#### Consigne 1
Indiquez si chacune des affirmations (a), (b) et (c) concorde avec le texte sur Paula Murphy, en répondant par oui ou par non et en citant fidèlement les mots du texte qui tranchent. (a) La traversée des États-Unis réalisée en 1963 s'est faite d'ouest en est. (b) Paula Murphy a occupé un poste de secrétaire chez Marquardt. (c) L'UDRA et la NHRA lui ont accordé une licence Funny Car sans jamais l'avoir refusée auparavant.
#### Consigne 2
Poursuivez le texte sur Paula Murphy à partir de l'endroit où il s'interrompt.

#### Extrait retenu
┄┄┄┄┄┄

Autre temps, autres mœurs. Il fut une époque où les femmes ne pouvaient pas participer à des activités sportives. C’était évidemment le cas dans le monde très macho de la course automobile.
Loin de nous d’être impliqués dans le débat actuel sur l’identification des genres, sujet fortement controversé ces temps-ci. Mais puisque nous nous intéressons au passé et au début des années 60, nous utiliserons le terme “homme” et “femme” pour bien faire comprendre comment la société était alors profondément différente.
Paula Murphy est née en 1928 dans l’état d’Ohio. Elle avoue être tombée en amour avec l’automobile le jour où elle a secrètement emprunté la voiture de sa mère pour aller se promener… Elle a ensuite étudié à l’université de Bowling Green avant d'obtenir sa licence en éducation physique à l'Université de Cincinnati.
Plus tard, Paula se marie et le couple déménage en Californie où elle accepte un poste de secrétaire chez Marquardt, une société d'ingénierie aérospatiale située à North Hollywood.
Elle assiste à sa première course automobile en 1956 lors du Santa Barbara Memorial Day Race. Cette même année, elle achète sa première voiture de course, une MG-TF de 1954. Puis, elle fait l’acquisition d’une Alfa Romeo Giulietta Spider afin de participer à des épreuves réservées à des pilotes féminins. Cependant, ces courses deviennent progressivement de plus en plus rares, et Paula décide en 1963 de disputer des épreuves jusqu’alors réservées aux hommes. Elle pilote, entre autres, des Porsche 550, 356 et 718 RSK préparées par le grand Vasek Polak.
La jeune femme est très douée et accumule les exploits. En 1963, elle réalise le record de la plus rapide traversée complète des États-Unis, d’est en ouest. Avec deux copilotes, ils réalisent le périple en 49 heures et 37 minutes. La même année, Paula inscrit le record de vitesse terrestre pour une femme avec un moteur à combustion interne, atteignant la vitesse moyenne de 161,29 milles/heure (259,5 km/h).
De plus en plus vite
En novembre 1964, Murphy devient la première femme à piloter une voiture à réaction, “Avenger”, aminée par une turbine à réaction de 10 000 chevaux, atteignant une moyenne de 226,37 milles/heure (364,2 km/h) dans les deux sens et une vitesse maximale de 243 m/h (376,5 km/h). Et en 1966, elle est la première femme à obtenir une licence de pilotage de classe Funny Car de l'UDRA et de la NHRA, alors qu'auparavant elle avait été refusée par ces deux organisations.
Au fil des ans et des records, Paula est de plus en plus commanditée par l’entreprise STP d’Andy Granatelli. C’est lui qui a l’idée (un bon coup de publicité) de faire effectuer un essai à Paula à bord d’une monoplace de la série IndyCar.

┄┄┄┄┄┄

#### Entrées fournies
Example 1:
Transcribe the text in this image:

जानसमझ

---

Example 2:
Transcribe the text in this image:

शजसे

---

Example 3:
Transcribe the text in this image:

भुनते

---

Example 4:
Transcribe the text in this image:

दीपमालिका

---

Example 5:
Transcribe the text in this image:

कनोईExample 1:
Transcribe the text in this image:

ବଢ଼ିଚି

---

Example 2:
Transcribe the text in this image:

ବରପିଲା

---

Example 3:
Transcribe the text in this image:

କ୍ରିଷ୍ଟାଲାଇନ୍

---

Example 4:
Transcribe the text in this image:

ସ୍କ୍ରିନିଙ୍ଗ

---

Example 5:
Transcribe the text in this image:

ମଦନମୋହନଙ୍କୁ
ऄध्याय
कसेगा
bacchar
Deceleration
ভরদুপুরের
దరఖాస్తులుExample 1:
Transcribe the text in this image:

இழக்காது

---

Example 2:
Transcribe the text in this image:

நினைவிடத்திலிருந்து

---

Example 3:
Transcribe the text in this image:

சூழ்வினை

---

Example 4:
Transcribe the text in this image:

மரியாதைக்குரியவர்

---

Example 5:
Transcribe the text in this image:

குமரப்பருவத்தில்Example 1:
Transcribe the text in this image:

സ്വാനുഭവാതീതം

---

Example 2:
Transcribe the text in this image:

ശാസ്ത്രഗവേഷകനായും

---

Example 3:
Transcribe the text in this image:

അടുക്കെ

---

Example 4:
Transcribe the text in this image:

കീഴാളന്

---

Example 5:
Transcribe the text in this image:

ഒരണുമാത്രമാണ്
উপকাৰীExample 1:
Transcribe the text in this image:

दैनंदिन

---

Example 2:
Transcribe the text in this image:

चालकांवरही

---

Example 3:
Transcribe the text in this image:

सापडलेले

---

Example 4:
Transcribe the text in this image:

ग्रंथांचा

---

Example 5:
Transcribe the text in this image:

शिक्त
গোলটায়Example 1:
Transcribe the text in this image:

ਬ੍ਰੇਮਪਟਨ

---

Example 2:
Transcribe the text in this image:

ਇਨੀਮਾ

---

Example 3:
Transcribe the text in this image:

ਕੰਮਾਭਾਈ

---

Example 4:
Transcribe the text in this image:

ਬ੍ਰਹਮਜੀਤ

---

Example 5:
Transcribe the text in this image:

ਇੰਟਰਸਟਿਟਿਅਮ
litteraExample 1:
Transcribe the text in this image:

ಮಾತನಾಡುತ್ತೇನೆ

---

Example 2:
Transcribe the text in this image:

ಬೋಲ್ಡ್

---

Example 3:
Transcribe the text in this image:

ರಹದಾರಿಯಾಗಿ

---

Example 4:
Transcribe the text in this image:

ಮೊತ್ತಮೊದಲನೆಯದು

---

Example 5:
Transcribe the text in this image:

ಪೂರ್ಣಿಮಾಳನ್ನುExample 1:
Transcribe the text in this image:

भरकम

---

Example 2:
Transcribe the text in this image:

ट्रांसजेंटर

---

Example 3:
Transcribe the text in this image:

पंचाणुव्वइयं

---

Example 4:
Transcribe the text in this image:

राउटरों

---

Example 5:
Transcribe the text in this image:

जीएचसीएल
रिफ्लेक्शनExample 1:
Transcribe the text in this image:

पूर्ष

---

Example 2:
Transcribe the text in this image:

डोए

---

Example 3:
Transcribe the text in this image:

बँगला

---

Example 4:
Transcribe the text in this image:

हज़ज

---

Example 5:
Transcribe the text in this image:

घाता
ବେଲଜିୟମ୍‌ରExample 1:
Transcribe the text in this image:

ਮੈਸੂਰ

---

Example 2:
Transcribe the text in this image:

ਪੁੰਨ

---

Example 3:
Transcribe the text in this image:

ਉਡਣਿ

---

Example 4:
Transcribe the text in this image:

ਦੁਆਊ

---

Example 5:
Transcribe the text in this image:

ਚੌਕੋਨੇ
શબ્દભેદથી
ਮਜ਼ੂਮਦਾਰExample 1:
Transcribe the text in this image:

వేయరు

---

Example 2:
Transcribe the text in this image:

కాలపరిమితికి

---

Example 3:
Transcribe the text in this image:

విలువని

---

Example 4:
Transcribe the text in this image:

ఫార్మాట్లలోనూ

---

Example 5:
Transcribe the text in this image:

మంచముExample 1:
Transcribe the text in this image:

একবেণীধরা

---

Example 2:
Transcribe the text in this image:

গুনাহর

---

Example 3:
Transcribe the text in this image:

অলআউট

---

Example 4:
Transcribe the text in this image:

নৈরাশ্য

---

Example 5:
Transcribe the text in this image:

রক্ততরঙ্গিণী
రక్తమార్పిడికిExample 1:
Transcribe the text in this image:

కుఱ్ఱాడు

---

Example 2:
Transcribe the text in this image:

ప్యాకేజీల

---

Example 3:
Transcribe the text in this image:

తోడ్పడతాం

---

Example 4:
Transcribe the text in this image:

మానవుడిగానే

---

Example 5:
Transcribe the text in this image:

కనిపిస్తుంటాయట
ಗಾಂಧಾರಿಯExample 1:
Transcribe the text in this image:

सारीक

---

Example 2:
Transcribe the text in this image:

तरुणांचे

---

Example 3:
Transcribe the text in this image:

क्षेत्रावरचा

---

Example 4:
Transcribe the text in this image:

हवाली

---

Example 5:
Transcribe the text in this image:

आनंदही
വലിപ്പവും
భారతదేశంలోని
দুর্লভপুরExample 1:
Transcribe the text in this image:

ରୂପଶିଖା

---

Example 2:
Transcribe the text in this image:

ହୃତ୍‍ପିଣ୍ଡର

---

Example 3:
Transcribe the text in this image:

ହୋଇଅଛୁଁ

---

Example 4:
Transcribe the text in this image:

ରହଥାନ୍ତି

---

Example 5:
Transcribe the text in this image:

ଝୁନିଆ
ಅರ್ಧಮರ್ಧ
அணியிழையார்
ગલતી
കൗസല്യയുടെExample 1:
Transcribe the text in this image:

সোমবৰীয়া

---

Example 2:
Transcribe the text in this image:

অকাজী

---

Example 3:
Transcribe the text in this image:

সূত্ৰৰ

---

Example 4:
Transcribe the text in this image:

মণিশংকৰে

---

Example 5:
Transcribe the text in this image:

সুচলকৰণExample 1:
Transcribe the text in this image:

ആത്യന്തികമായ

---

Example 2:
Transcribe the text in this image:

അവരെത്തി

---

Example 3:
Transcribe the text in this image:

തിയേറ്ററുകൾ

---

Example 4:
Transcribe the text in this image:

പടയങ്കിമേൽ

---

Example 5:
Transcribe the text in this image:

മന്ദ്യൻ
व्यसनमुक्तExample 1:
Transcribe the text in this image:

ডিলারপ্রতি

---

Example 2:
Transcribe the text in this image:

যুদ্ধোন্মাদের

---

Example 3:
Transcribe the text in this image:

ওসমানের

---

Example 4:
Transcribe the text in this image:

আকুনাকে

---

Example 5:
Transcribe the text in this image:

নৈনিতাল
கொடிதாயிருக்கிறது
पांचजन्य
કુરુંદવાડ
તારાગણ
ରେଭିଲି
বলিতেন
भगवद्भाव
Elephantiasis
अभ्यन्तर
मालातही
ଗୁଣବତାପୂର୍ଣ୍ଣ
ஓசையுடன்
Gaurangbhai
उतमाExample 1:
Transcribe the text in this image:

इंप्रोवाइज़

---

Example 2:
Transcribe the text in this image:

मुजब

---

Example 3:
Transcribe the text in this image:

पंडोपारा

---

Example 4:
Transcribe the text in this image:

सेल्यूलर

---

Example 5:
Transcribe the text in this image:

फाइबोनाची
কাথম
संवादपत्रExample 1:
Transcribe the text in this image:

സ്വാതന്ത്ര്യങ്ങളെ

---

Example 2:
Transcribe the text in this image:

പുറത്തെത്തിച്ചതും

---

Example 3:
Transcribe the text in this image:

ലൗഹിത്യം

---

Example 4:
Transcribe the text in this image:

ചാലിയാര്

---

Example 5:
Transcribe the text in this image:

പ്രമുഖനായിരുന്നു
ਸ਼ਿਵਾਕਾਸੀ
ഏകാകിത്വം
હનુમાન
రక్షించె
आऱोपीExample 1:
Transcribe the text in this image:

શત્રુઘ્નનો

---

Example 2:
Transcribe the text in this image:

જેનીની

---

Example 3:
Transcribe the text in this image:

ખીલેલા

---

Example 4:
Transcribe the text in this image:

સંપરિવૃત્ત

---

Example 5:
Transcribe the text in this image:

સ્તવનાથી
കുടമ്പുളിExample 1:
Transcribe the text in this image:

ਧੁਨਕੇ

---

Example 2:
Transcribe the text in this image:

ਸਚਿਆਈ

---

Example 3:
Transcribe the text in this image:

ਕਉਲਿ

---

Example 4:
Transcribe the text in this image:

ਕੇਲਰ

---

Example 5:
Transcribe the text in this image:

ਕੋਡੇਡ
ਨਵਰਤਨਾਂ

┄┄┄┄┄┄

#### Réponse rédigée 1
(a) Non : « d’est en ouest ».
(b) Oui : « elle accepte un poste de secrétaire chez Marquardt ».
(c) Non : « alors qu'auparavant elle avait été refusée par ces deux organisations ».

#### Réponse rédigée 2
L’essai a eu lieu le 7 novembre 1963. Imaginez la scène : à une époque où les femmes n’étaient même pas admises dans les puits, Paula Murphy, revêtue de sa combinaison ignifugée, prend le volant d’une voiture d’IndyCar. Il s’agit d’une Studebaker STP propulsée par un moteur V8 à compresseur Novi. Puisque c’est un essai de pneus, Paula doit respecter les vitesses maximales qu’on lui impose.
La jeune femme de 28 ans complète une dizaine de tours du super ovale à une vitesse d’environ 100 milles/heure, soit 160 km/h, alors que la pole position avait été réalisée à la vitesse moyenne de 151 m/h (243 km/h). Ce n’est pas très vite, certes, mais Paula avoue avoir été profondément impressionnée par l’impression de vitesse ressentie sur cet ovale si particulier.
Murphy n’a pas disputé les 500 Milles d’Indianapolis. La première femme à avoir disputé cette épreuve fut Janet Guthrie en 1977, 14 ans après l’essai de Paula.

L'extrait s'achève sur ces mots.